HALKWEBYazarlarİnandınız mı?

İnandınız mı?

Sorgulama bilinciyle yetiştirilmeyen yerde bilgi artar; ama bilim ilerlemez.

0:00 0:00

Üniversitedeyken başarılı bir hocamız vardı. Dersini anlatırdı; sakin, hakim, ikna edici. Anlatır, anlatırdı. Sonra bir anda durur, sınıfa bakar ve şunu sorardı:
“İnandınız mı?”

O yıllarda bu soruya anlam veremezdim. Bilim anlatılıyor, veri var, kaynak var… İnanmak ne demekti? Bugün tıp öğrencilerine ders anlatan bir hoca olarak anlıyorum ki, o soru bilginin doğruluğunu değil, bizim düşünme biçimimizi yokluyordu.

Çünkü biz bilgiyle ilişki kurmayı değil, bilgiye uyum sağlamayı öğrenerek geliyoruz. Doğru çoğu zaman baştan tanımlı oluyor: hocanın söylediği, kitabın yazdığı, herkesin bildiği.

Bilginin nereden geldiğini, nasıl üretildiğini, hangi koşullarda geçerli olduğunu sormayı öğrenmiyoruz. O sorgulama bilinciyle yetiştirilmiyoruz.

Bugün sınıfta gördüğüm tablo da bu. Öğrenciler zeki, çalışkan, hızlı. Bilgiyi alıyor, düzenliyor, aktarıyorlar. Ama nadiren şu sorular geliyor: “Bu her zaman böyle mi?”, “Hangi durumda çalışmaz?”, “Bu sonucun sınırı nerede?” Oysa bilim cevapla başlamaz. Bilim önce soru sordurur, sonra test eder.

Bu durum yalnızca üniversitenin meselesi değil. Çocukluktan itibaren baskıcı ve geleneksel bir otorite diliyle büyüyoruz. Evde “fazla konuşma”, okulda “uzatma”, toplumda “ayıp olur” denilerek verilen mesaj net: Soru risklidir, uyum güvenlidir. Böyle bir kültürde merak korunmaz; törpülenir. Kuşku erdem değil, sorun sayılır.

Sonra bu çocuklar üniversiteye gelir. Çok şey bilirler ama bilgiyi sınamakta zorlanırlar. Eleştiriyle saygısızlık, kuşkuyla itaatsizlik birbirine karışmıştır. Oysa bilim, tam da bu ayrımı yapabilen zihinle mümkündür. Merak soruyu doğurur, kuşku o soruyu disipline eder. İkisi yoksa bilgi vardır ama bilim yoktur.
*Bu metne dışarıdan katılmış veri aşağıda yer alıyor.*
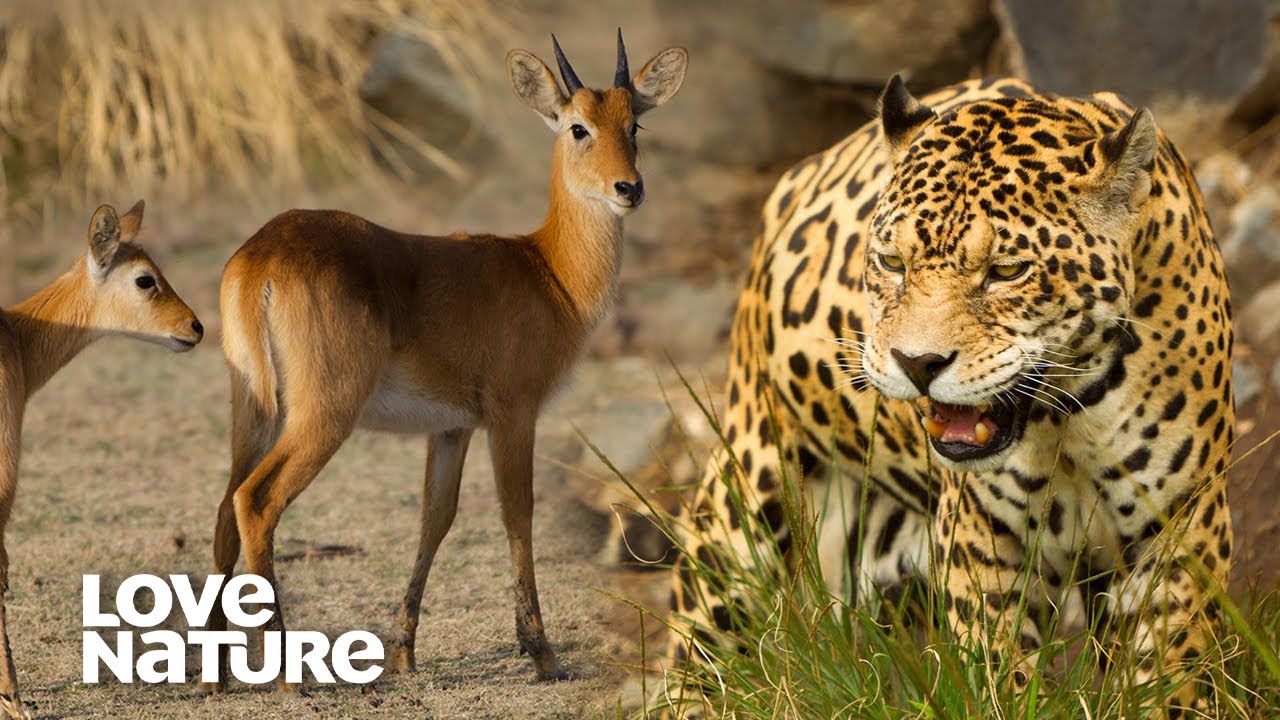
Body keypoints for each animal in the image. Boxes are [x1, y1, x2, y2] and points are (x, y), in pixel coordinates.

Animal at [204, 31, 686, 689]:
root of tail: (260, 255)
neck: (549, 272)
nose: (629, 189)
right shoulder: (514, 414)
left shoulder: (453, 427)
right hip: (323, 415)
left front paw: (404, 651)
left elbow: (437, 518)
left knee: (225, 507)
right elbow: (518, 512)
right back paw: (284, 671)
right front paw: (541, 652)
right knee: (256, 501)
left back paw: (214, 672)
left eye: (634, 123)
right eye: (578, 127)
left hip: (252, 410)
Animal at [658, 75, 1234, 719]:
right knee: (699, 641)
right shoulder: (980, 543)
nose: (918, 364)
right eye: (891, 262)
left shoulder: (1180, 531)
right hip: (743, 503)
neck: (1066, 415)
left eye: (1007, 271)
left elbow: (1171, 675)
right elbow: (1003, 674)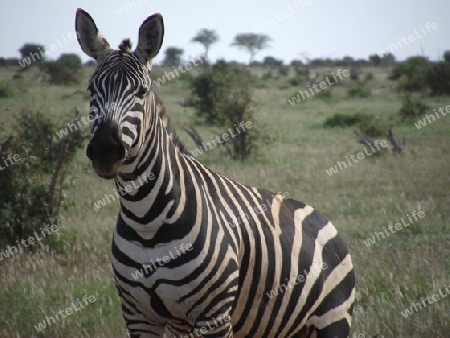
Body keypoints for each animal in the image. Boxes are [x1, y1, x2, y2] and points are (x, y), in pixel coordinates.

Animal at [74, 7, 356, 338]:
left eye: (142, 91)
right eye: (91, 89)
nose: (105, 149)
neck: (145, 219)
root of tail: (323, 218)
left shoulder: (215, 316)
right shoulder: (138, 316)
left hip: (333, 320)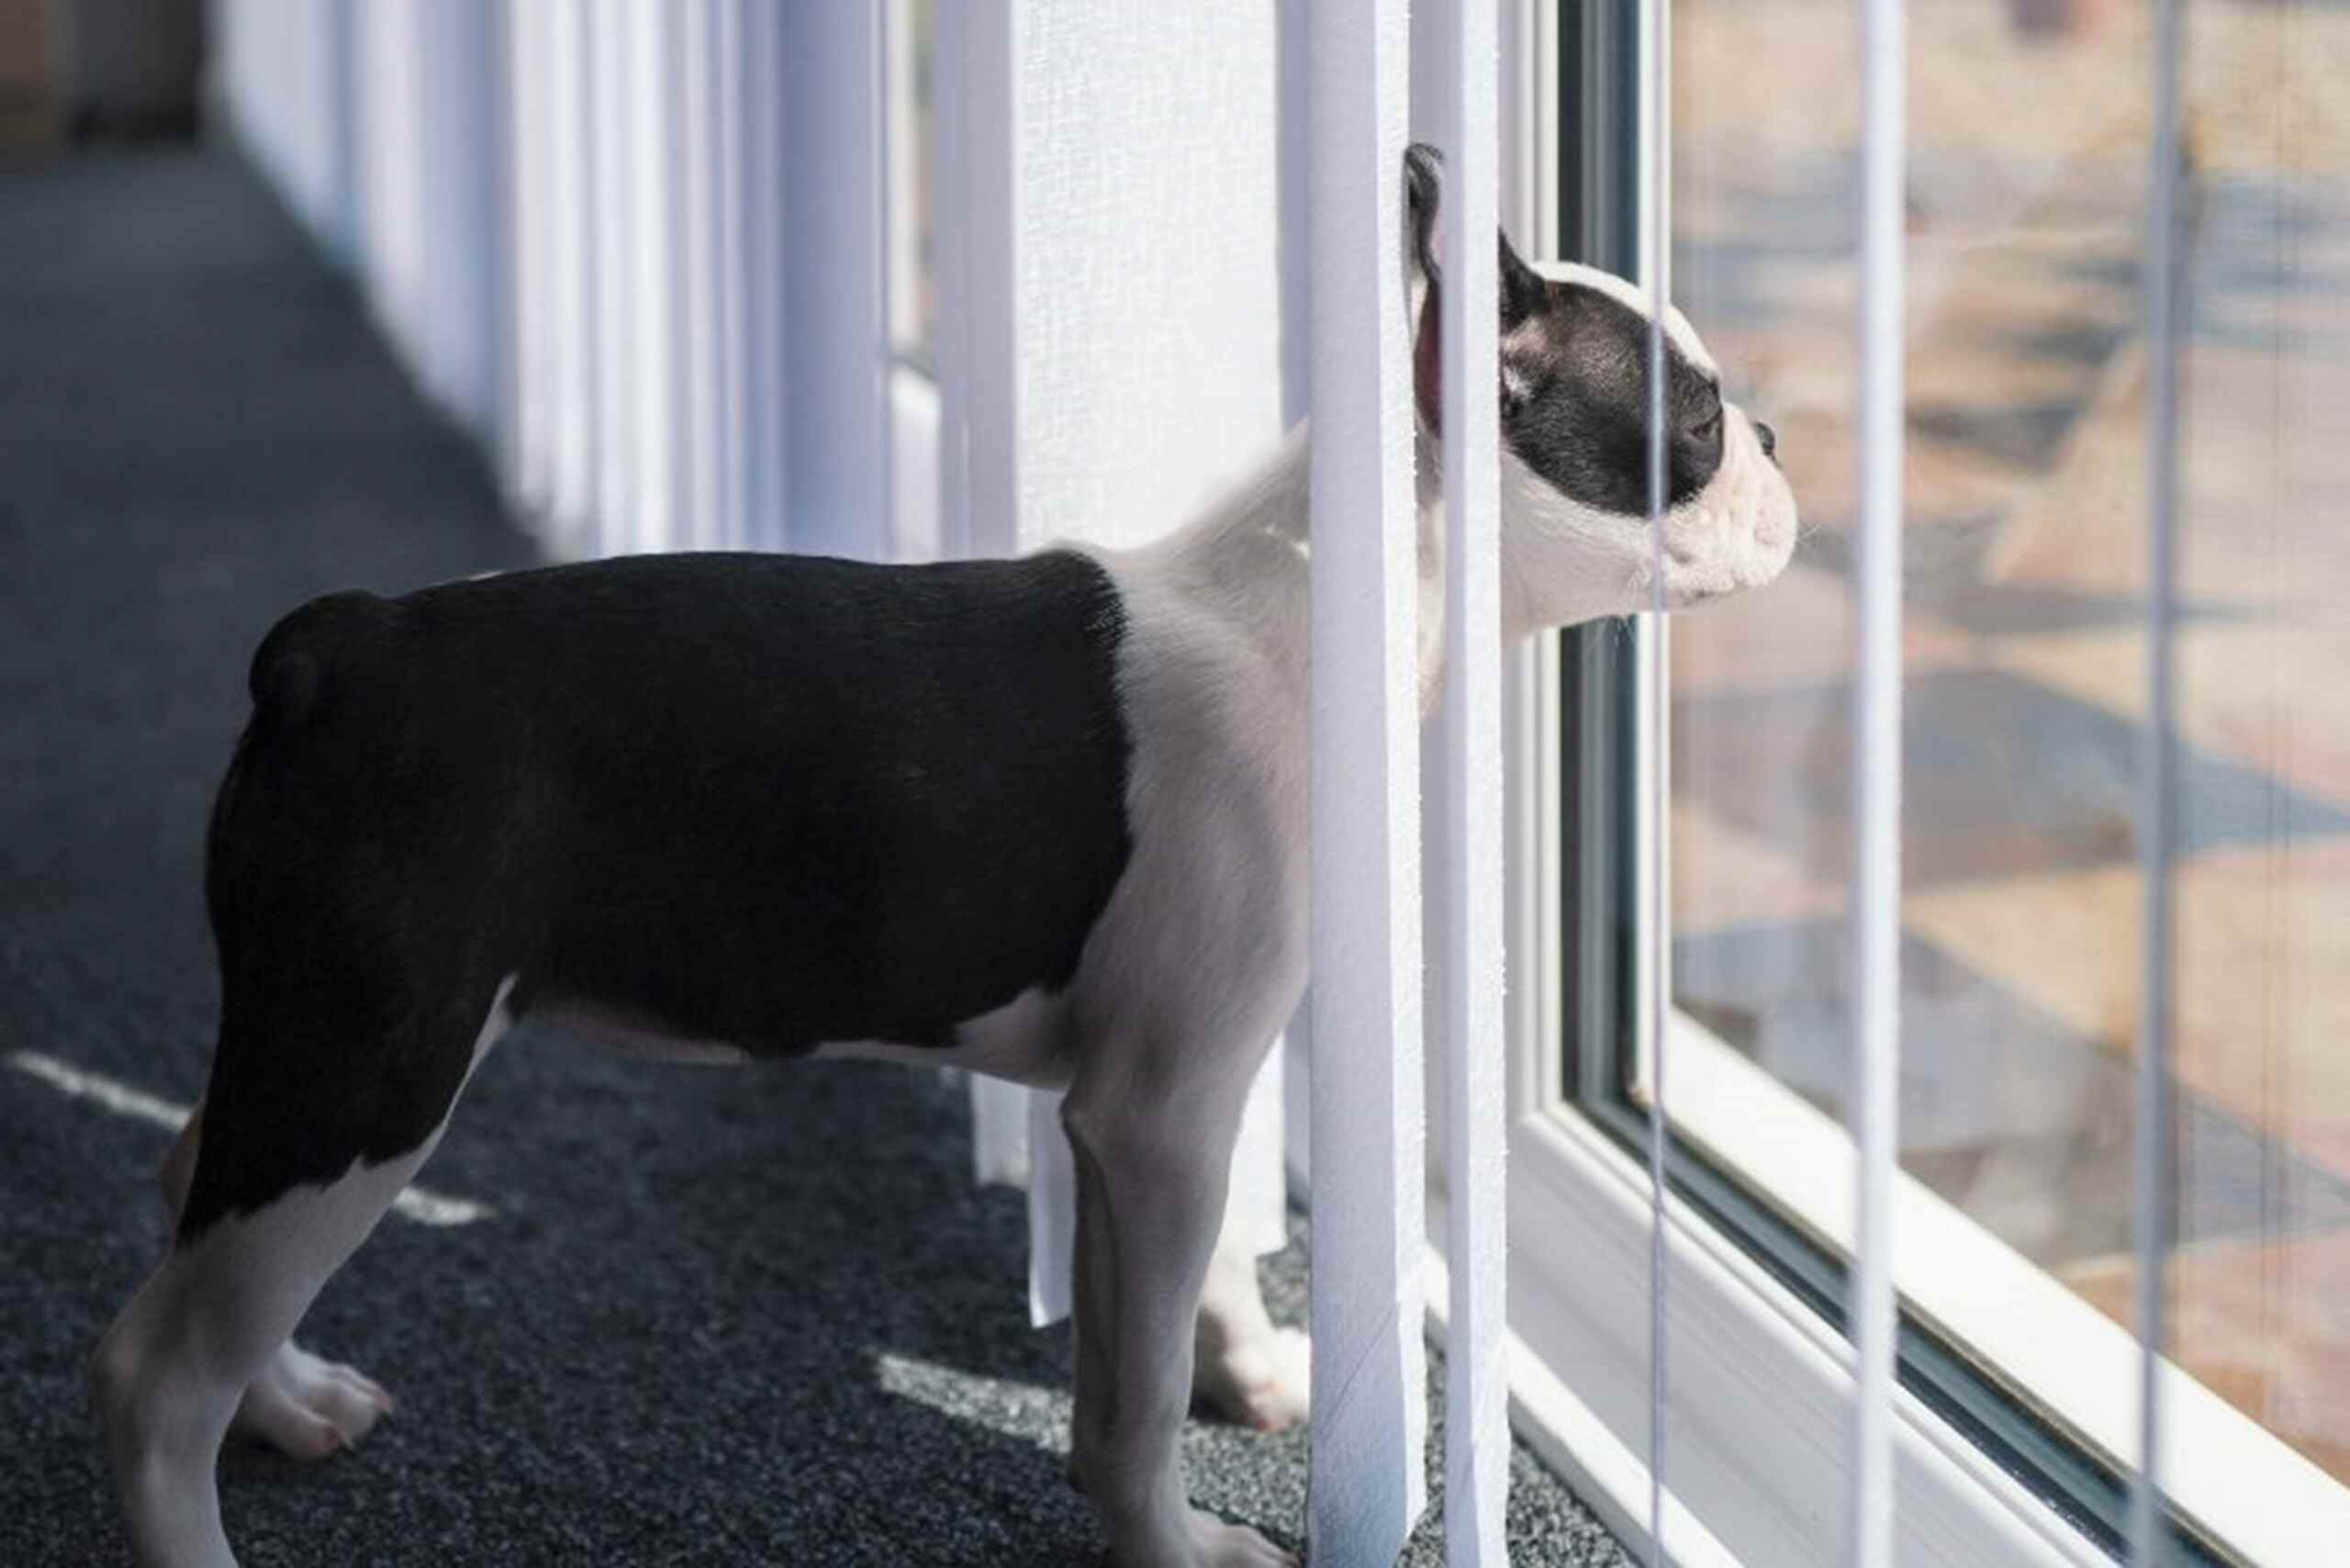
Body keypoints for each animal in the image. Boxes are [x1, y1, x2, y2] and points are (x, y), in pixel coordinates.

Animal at [83, 143, 1785, 1568]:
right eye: (1696, 421)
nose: (1775, 435)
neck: (1325, 595)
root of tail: (337, 650)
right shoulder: (1153, 1113)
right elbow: (1129, 1392)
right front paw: (1176, 1541)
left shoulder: (1181, 1096)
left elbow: (1201, 1283)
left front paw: (1251, 1370)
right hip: (378, 1060)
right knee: (156, 1365)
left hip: (319, 1038)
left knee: (186, 1185)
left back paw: (291, 1396)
Belki de “neden dünyada en iyi üniversiteler arasında kalıcı biçimde yer alamıyoruz?” sorusunun cevabı tam burada duruyordur. Üniversite, itirazın meşru olduğu yer olamadığında; öğrenci hocaya, genç akademisyen kürsüye “başka bir ihtimal olabilir mi?” diyemediğinde bilgi çoğalır ama düşünce derinleşmez.

O hocanın sorusu bugün hala aklımda:
“İnandınız mı?”

Yani şunu soruyordu:
Ezberlediniz mi, yoksa düşündünüz mü?

Bilim inanmayı değil, sorgulamayı öğretir.
Sorgulama bilinciyle yetiştirilmeyen yerde bilgi artar; ama bilim ilerlemez.